Stored items from a collection:
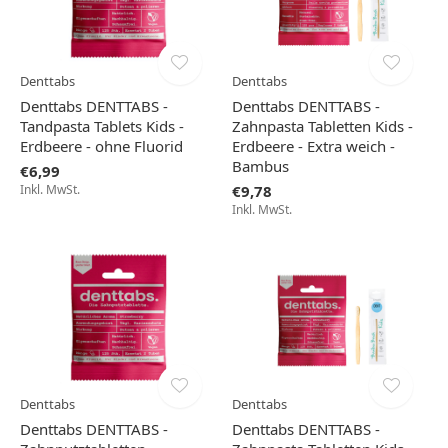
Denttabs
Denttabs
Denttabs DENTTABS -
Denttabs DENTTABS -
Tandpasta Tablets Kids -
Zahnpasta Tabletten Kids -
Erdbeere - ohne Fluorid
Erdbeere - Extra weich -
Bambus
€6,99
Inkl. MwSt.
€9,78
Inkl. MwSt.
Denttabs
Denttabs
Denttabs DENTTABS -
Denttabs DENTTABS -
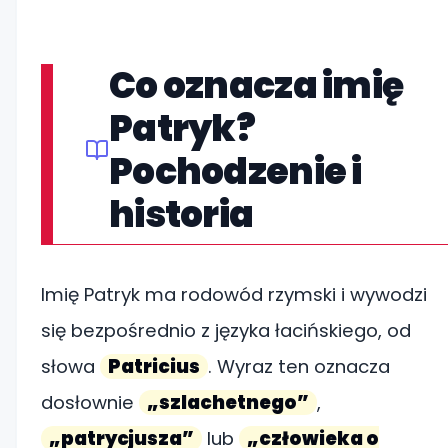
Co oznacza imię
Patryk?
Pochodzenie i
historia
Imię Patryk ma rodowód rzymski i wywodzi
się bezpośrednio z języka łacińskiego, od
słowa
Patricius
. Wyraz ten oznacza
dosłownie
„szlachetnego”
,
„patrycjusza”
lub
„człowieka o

### Problem details
Can you write out all of the records above again with every "Erdbeere" swapped for "Himbeere", leaving the pictures out and changing nothing else?

### Output below
Denttabs
Denttabs
Denttabs DENTTABS -
Denttabs DENTTABS -
Tandpasta Tablets Kids -
Zahnpasta Tabletten Kids -
Himbeere - ohne Fluorid
Himbeere - Extra weich -
Bambus
€6,99
Inkl. MwSt.
€9,78
Inkl. MwSt.
Denttabs
Denttabs
Denttabs DENTTABS -
Denttabs DENTTABS -
Co oznacza imię
Patryk?
Pochodzenie i
historia
Imię Patryk ma rodowód rzymski i wywodzi
się bezpośrednio z języka łacińskiego, od
słowa
Patricius
. Wyraz ten oznacza
dosłownie
„szlachetnego”
,
„patrycjusza”
lub
„człowieka o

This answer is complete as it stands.